# [DATA SUPPLIED]
"""

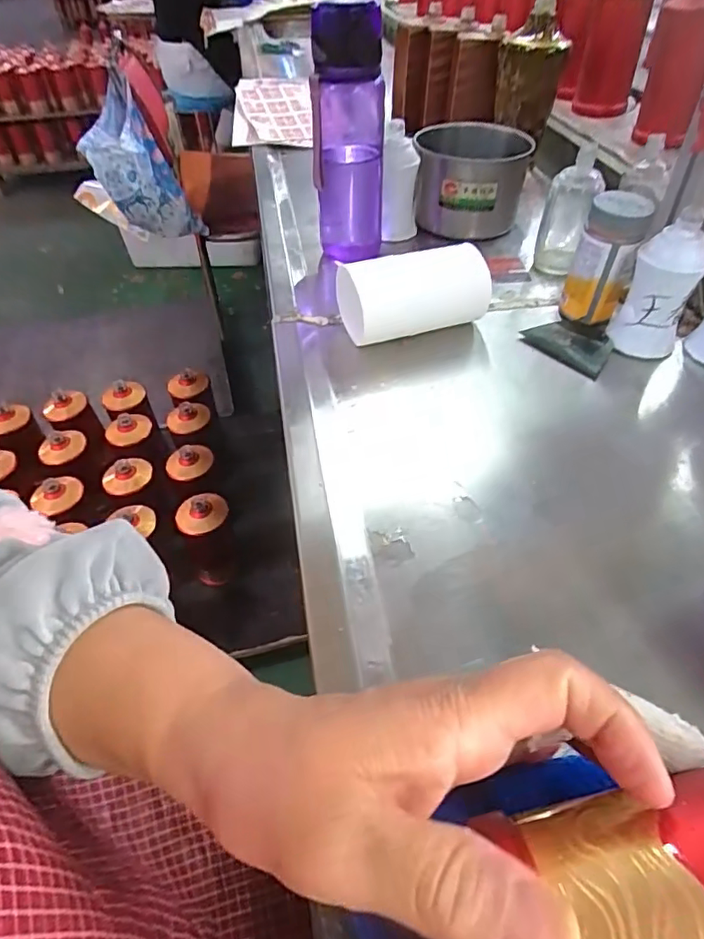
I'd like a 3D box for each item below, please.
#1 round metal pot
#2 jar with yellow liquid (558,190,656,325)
[{"bbox_3d":[0.142,-0.345,0.662,0.131,0.094,0.115,4,47,7],"label":"round metal pot"},{"bbox_3d":[0.231,-0.193,0.503,0.054,0.107,0.044,15,49,17],"label":"jar with yellow liquid"}]

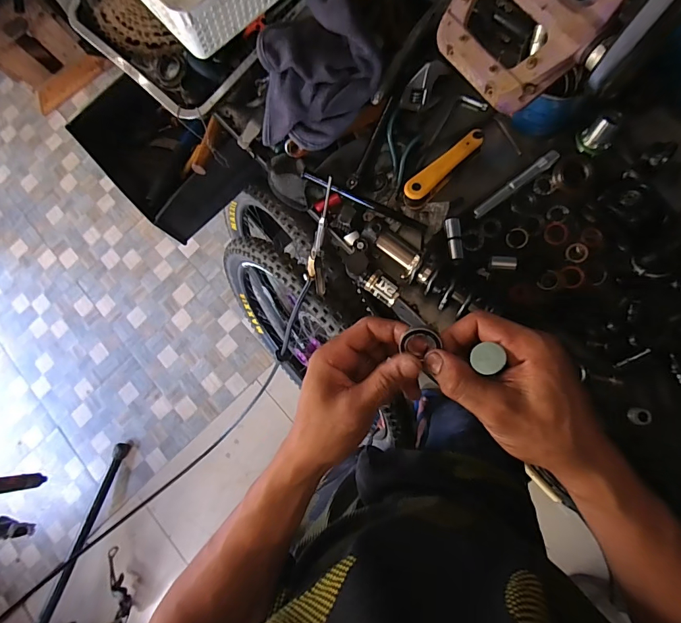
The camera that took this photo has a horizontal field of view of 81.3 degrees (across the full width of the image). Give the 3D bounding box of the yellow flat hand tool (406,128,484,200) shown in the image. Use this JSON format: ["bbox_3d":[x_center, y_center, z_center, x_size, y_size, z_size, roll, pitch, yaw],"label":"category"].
[{"bbox_3d":[0.139,-0.192,0.526,0.127,0.026,0.027,-40,79,2],"label":"yellow flat hand tool"}]

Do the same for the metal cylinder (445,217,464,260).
[{"bbox_3d":[0.152,-0.097,0.526,0.019,0.018,0.060,-5,82,8],"label":"metal cylinder"}]

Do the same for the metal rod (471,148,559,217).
[{"bbox_3d":[0.235,-0.170,0.528,0.131,0.013,0.016,-39,79,2],"label":"metal rod"}]

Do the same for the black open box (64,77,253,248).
[{"bbox_3d":[-0.367,-0.331,0.823,0.208,0.140,0.283,-44,79,1],"label":"black open box"}]

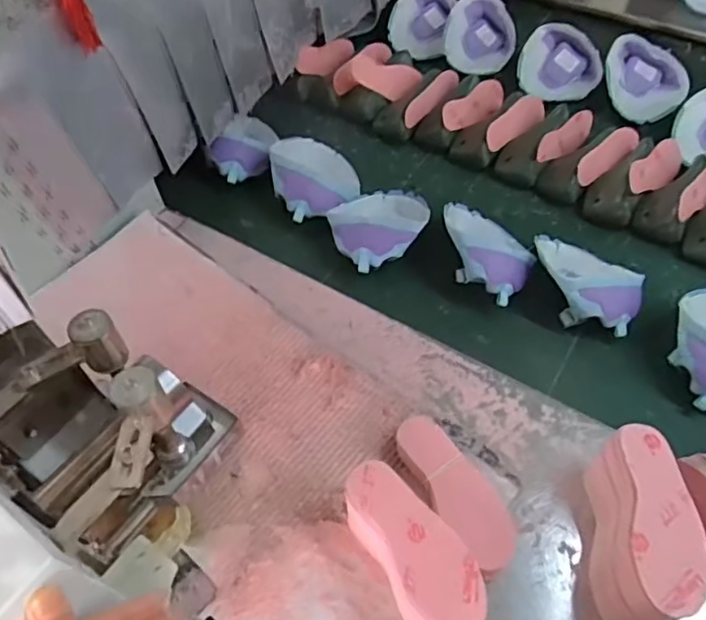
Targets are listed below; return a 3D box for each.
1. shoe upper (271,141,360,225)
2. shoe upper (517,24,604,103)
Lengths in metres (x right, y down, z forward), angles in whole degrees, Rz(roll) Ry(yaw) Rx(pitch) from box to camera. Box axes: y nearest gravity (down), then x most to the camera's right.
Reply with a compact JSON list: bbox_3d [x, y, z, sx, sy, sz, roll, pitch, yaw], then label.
[{"bbox_3d":[-0.052,-0.195,0.855,0.120,0.062,0.161,-9,54,-3],"label":"shoe upper"},{"bbox_3d":[0.330,-0.391,0.969,0.125,0.027,0.125,18,86,6],"label":"shoe upper"}]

"""

Go through the entries above and copy every line containing "below".

# [RESPONSE FOR THIS EXERCISE]
I'd like a 3D box for each item below, please.
Targets are listed below; return a 3D box for each.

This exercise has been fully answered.